--- START ---
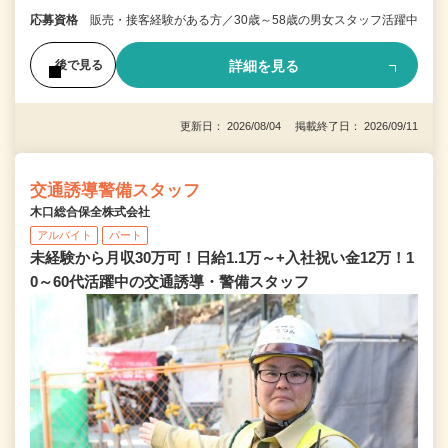
応募資格
販売・接客経験がある方／30歳～58歳の男女スタッフ活躍中
詳細を見る
後で見る
更新日： 2026/08/04 掲載終了日： 2026/09/11
交通誘導警備スタッフ
木口総合保全株式会社
アルバイト
パート
未経験から月収30万可！日給1.1万～+入社祝い金12万！1
0～60代活躍中の交通誘導・警備スタッフ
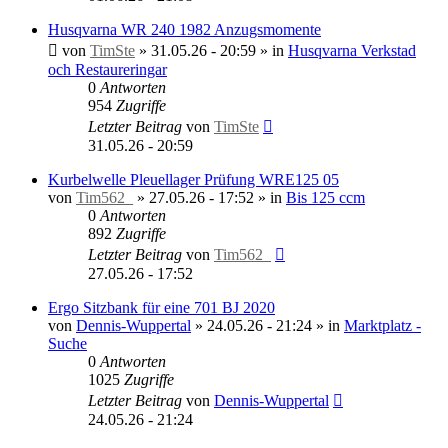
Husqvarna WR 240 1982 Anzugsmomente
von
TimSte
»
31.05.26 - 20:59
» in
Husqvarna Verkstad
och Restaureringar
0
Antworten
954
Zugriffe
Letzter Beitrag
von
TimSte
31.05.26 - 20:59
Kurbelwelle Pleuellager Prüfung WRE125 05
von
Tim562_
»
27.05.26 - 17:52
» in
Bis 125 ccm
0
Antworten
892
Zugriffe
Letzter Beitrag
von
Tim562_
27.05.26 - 17:52
Ergo Sitzbank für eine 701 BJ 2020
von
Dennis-Wuppertal
»
24.05.26 - 21:24
» in
Marktplatz -
Suche
0
Antworten
1025
Zugriffe
Letzter Beitrag
von
Dennis-Wuppertal
24.05.26 - 21:24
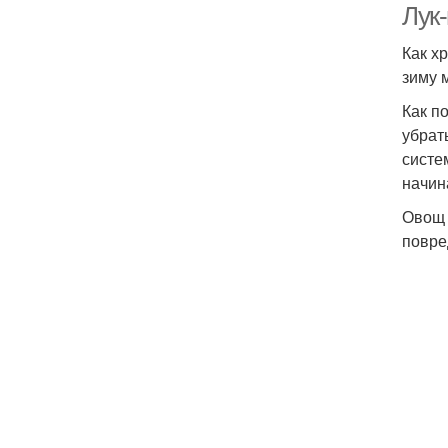
Лук
Как х
зиму 
Как п
убрат
систе
начин
Овощ 
повре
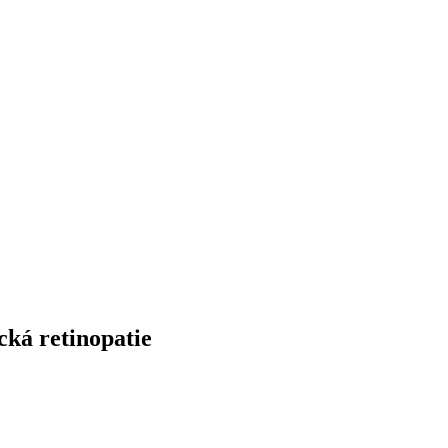
cká retinopatie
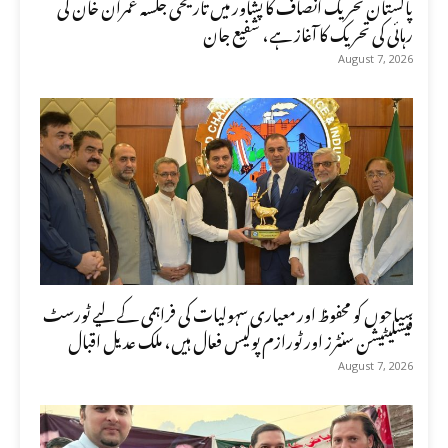
پاکستان تحریک انصاف کا پشاور میں تاریخی جلسہ عمران خان کی
رہائی کی تحریک کا آغاز ہے، شفیع جان
August 7, 2026
سیاحوں کو محفوظ اور معیاری سہولیات کی فراہمی کے لیے ٹورسٹ
فیسلیٹیشن سنٹرز اور ٹورازم پولیس فعال ہیں، ملک عدیل اقبال
August 7, 2026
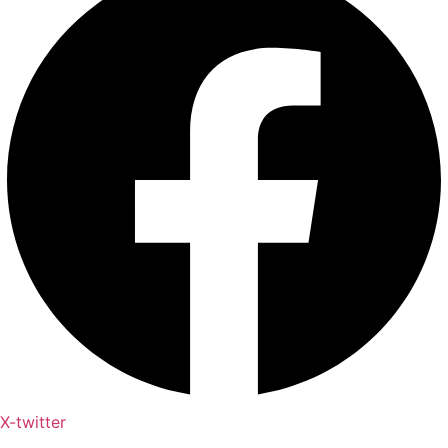
X-twitter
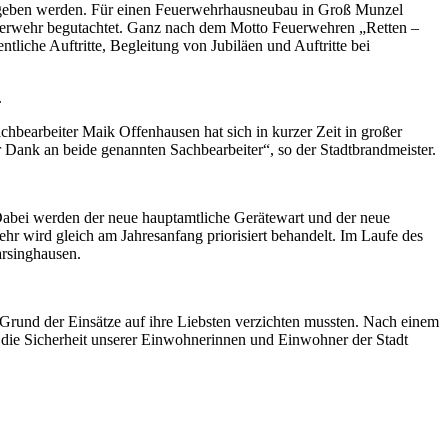
rgeben werden. Für einen Feuerwehrhausneubau in Groß Munzel
Feuerwehr begutachtet. Ganz nach dem Motto Feuerwehren „Retten –
liche Auftritte, Begleitung von Jubiläen und Auftritte bei
.
hbearbeiter Maik Offenhausen hat sich in kurzer Zeit in großer
Dank an beide genannten Sachbearbeiter“, so der Stadtbrandmeister.
abei werden der neue hauptamtliche Gerätewart und der neue
hr wird gleich am Jahresanfang priorisiert behandelt. Im Laufe des
arsinghausen.
 Grund der Einsätze auf ihre Liebsten verzichten mussten. Nach einem
r die Sicherheit unserer Einwohnerinnen und Einwohner der Stadt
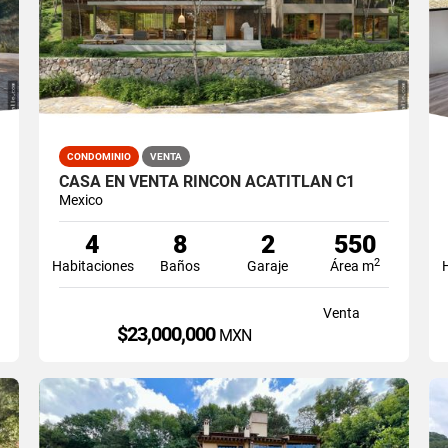
CONDOMINIO
VENTA
CASA EN VENTA RINCON ACATITLAN C1
Mexico
4
8
2
550
2
Habitaciones
Baños
Garaje
Área m
Venta
$23,000,000
MXN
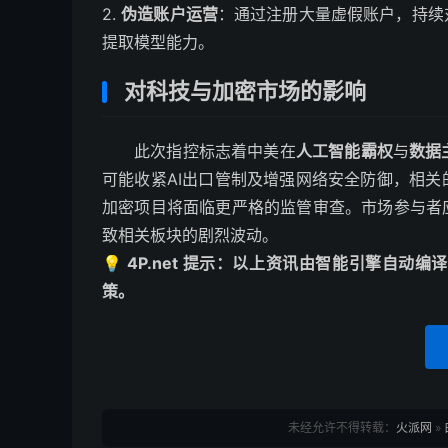
2.
伪造账户运营
：通过注册大量虚假账户，持续
提取模型能力。
对科技与加密市场的影响
此次指控标志着中美在
人工智能霸权
与
数据
可能收紧AI出口管制及增强网络安全防御，相关
加密项目将面临更严格的监管审查。市场参与者
致相关板块的剧烈波动。
💡 4P.net 提示：以上资讯由智能引擎自
策。
未经允许不得转载：
火派网
»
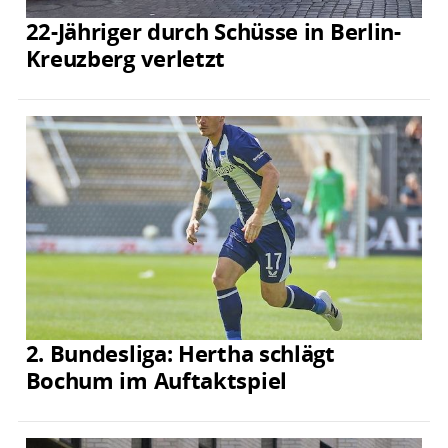
22-Jähriger durch Schüsse in Berlin-
Kreuzberg verletzt
2. Bundesliga: Hertha schlägt
Bochum im Auftaktspiel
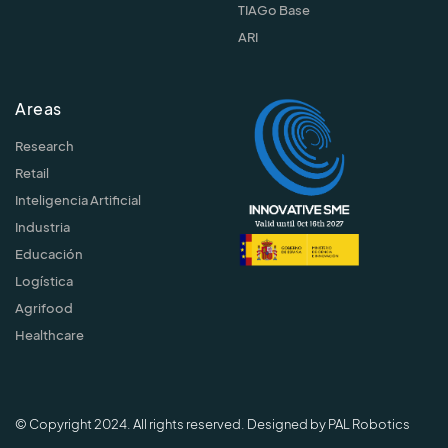
TIAGo Base
ARI
Areas
Research
Retail
Inteligencia Artificial
Industria
Educación
Logística
Agrifood
Healthcare
© Copyright 2024. All rights reserved. Designed by PAL Robotics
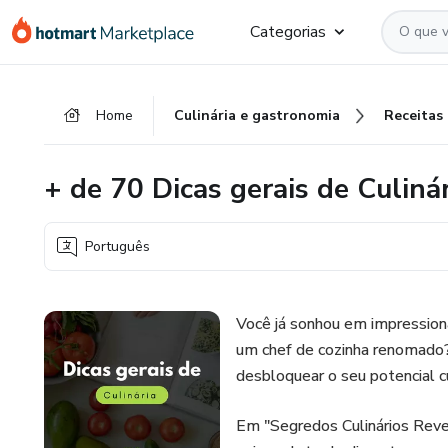
Ir
Ir
Ir
Categorias
para
para
para
o
o
o
conteúdo
pagamento
rodapé
Home
Culinária e gastronomia
Receitas
principal
+ de 70 Dicas gerais de Culinár
Português
Você já sonhou em impressiona
um chef de cozinha renomado?
desbloquear o seu potencial cu
Em "Segredos Culinários Reve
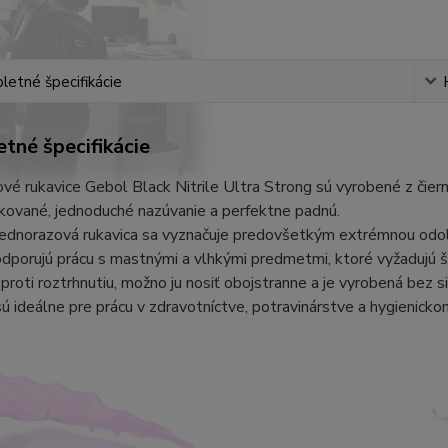
etné špecifikácie
tné špecifikácie
vé rukavice Gebol Black Nitrile Ultra Strong sú vyrobené z čie
kované, jednoduché nazúvanie a perfektne padnú.
jednorazová rukavica sa vyznačuje predovšetkým extrémnou odol
dporujú prácu s mastnými a vlhkými predmetmi, ktoré vyžadujú 
proti roztrhnutiu, možno ju nosiť obojstranne a je vyrobená bez s
sú ideálne pre prácu v zdravotníctve, potravinárstve a hygienicko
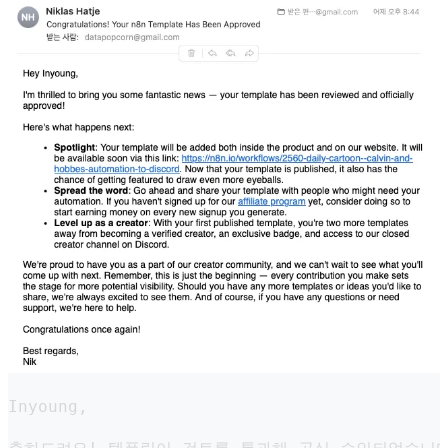
Inyoung,
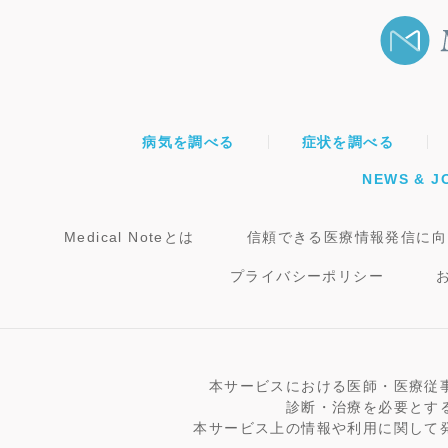
病気を調べる
症状を調べる
NEWS & J
Medical Noteとは
信頼できる医療情報発信に向
プライバシーポリシー
本サービスにおける医師・医療従
診断・治療を必要とす
本サービス上の情報や利用に関して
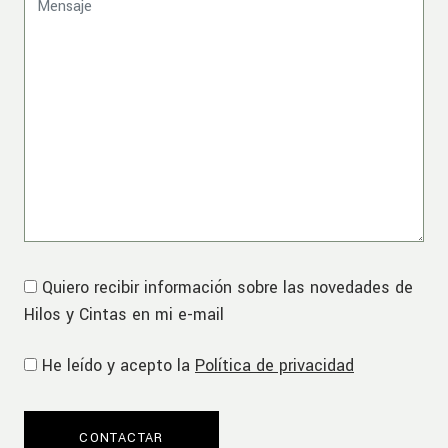
Quiero recibir información sobre las novedades de
Hilos y Cintas en mi e-mail
He leído y acepto la
Política de privacidad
--- END ---
_What you need to do_
When repeating the entries, leave out every picture and keep the rest exact.

_Exercise answer_
応募資格
販売・接客経験がある方／30歳～58歳の男女スタッフ活躍中
詳細を見る
後で見る
更新日： 2026/08/04 掲載終了日： 2026/09/11
交通誘導警備スタッフ
木口総合保全株式会社
アルバイト
パート
未経験から月収30万可！日給1.1万～+入社祝い金12万！1
0～60代活躍中の交通誘導・警備スタッフ
Husqvarna WR 240 1982 Anzugsmomente
von
TimSte
»
31.05.26 - 20:59
» in
Husqvarna Verkstad
och Restaureringar
0
Antworten
954
Zugriffe
Letzter Beitrag
von
TimSte
31.05.26 - 20:59
Kurbelwelle Pleuellager Prüfung WRE125 05
von
Tim562_
»
27.05.26 - 17:52
» in
Bis 125 ccm
0
Antworten
892
Zugriffe
Letzter Beitrag
von
Tim562_
27.05.26 - 17:52
Ergo Sitzbank für eine 701 BJ 2020
von
Dennis-Wuppertal
»
24.05.26 - 21:24
» in
Marktplatz -
Suche
0
Antworten
1025
Zugriffe
Letzter Beitrag
von
Dennis-Wuppertal
24.05.26 - 21:24
Лук
Как х
зиму 
Как п
убрат
систе
начин
Овощ 
повре
cká retinopatie
پاکستان تحریک انصاف کا پشاور میں تاریخی جلسہ عمران خان کی
رہائی کی تحریک کا آغاز ہے، شفیع جان
August 7, 2026
سیاحوں کو محفوظ اور معیاری سہولیات کی فراہمی کے لیے ٹورسٹ
فیسلیٹیشن سنٹرز اور ٹورازم پولیس فعال ہیں، ملک عدیل اقبال
August 7, 2026
X-twitter
rgeben werden. Für einen Feuerwehrhausneubau in Groß Munzel
Feuerwehr begutachtet. Ganz nach dem Motto Feuerwehren „Retten –
liche Auftritte, Begleitung von Jubiläen und Auftritte bei
.
hbearbeiter Maik Offenhausen hat sich in kurzer Zeit in großer
Dank an beide genannten Sachbearbeiter“, so der Stadtbrandmeister.
abei werden der neue hauptamtliche Gerätewart und der neue
hr wird gleich am Jahresanfang priorisiert behandelt. Im Laufe des
arsinghausen.
 Grund der Einsätze auf ihre Liebsten verzichten mussten. Nach einem
r die Sicherheit unserer Einwohnerinnen und Einwohner der Stadt
CONDOMINIO
VENTA
CASA EN VENTA RINCON ACATITLAN C1
Mexico
4
8
2
550
2
Habitaciones
Baños
Garaje
Área m
Venta
$23,000,000
MXN
2.
伪造账户运营
：通过注册大量虚假账户，持续
提取模型能力。
对科技与加密市场的影响
此次指控标志着中美在
人工智能霸权
与
数据
可能收紧AI出口管制及增强网络安全防御，相关
加密项目将面临更严格的监管审查。市场参与者
致相关板块的剧烈波动。
💡 4P.net 提示：以上资讯由智能引擎自
策。
未经允许不得转载：
火派网
»
22-Jähriger durch Schüsse in Berlin-
Kreuzberg verletzt
2. Bundesliga: Hertha schlägt
Bochum im Auftaktspiel
TIAGo Base
ARI
Areas
Research
Retail
Inteligencia Artificial
Industria
Educación
Logística
Agrifood
Healthcare
© Copyright 2024. All rights reserved. Designed by PAL Robotics
Ir
Ir
Ir
Categorias
para
para
para
o
o
o
conteúdo
pagamento
rodapé
Home
Culinária e gastronomia
Receitas
principal
+ de 70 Dicas gerais de Culinár
Português
Você já sonhou em impressiona
um chef de cozinha renomado?
desbloquear o seu potencial cu
Em "Segredos Culinários Reve
etné špecifikácie
tné špecifikácie
vé rukavice Gebol Black Nitrile Ultra Strong sú vyrobené z čie
kované, jednoduché nazúvanie a perfektne padnú.
jednorazová rukavica sa vyznačuje predovšetkým extrémnou odol
dporujú prácu s mastnými a vlhkými predmetmi, ktoré vyžadujú 
proti roztrhnutiu, možno ju nosiť obojstranne a je vyrobená bez s
sú ideálne pre prácu v zdravotníctve, potravinárstve a hygienicko
Inyoung,
病気を調べる
症状を調べる
NEWS & J
Medical Noteとは
信頼できる医療情報発信に向
プライバシーポリシー
本サービスにおける医師・医療従
診断・治療を必要とす
本サービス上の情報や利用に関して
Quiero recibir información sobre las novedades de
Hilos y Cintas en mi e-mail
He leído y acepto la
Política de privacidad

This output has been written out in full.